Passage for review –
********************

Project Implementation

This project implements real-time ray tracing techniques for rendering caustics effects using DirectX RayTracing(DXR). The main idea to visualize caustics is to use photon tracing. Caustics are commonly seen in water, metallic, and transparent surfaces but they are either ignored or roughly handled such as decal textures. GPU ray tracing brings photon mapping which is currently most efficient algorithm to calculate caustics pattern. We used several research papers to guide us to produce the final result. See References.

Requirement

  • Windows 10
  • Visual Studio 2019
  • DirectX RayTracing(DXR)
  • GeForce GTX 1060

Presentation Slides

Pitch Slides

Milestone1 Slides

Milestone2 Slides

Milestone3 Slides

Final Presentation Slides

DirectX RayTracing

DirectX RayTracing (DXR) is a feature introduced in Microsoft's DirectX 12 API that implements ray tracing. We are using base code from Microsft's DXR samples.

********************

The problem – What main technique does the caustics project write-up use to visualize caustics? Rely only on the caustics project write-up.

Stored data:
********************

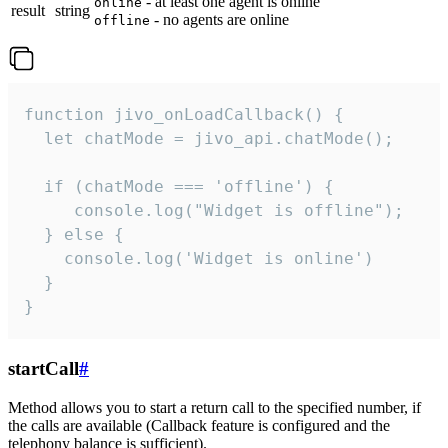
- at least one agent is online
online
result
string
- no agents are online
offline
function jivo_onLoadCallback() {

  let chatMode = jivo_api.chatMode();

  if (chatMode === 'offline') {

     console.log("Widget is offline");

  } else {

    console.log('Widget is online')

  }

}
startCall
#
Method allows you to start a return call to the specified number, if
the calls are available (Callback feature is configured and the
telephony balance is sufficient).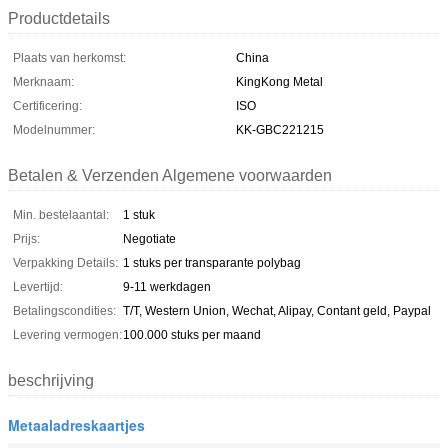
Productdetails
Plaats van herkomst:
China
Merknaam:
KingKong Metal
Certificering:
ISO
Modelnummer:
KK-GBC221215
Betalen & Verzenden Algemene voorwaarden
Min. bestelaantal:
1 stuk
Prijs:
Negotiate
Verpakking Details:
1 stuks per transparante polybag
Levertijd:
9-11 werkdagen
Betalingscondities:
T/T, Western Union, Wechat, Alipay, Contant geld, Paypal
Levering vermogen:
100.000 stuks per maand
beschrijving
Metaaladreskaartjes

********************

Exercise response – Photon tracing.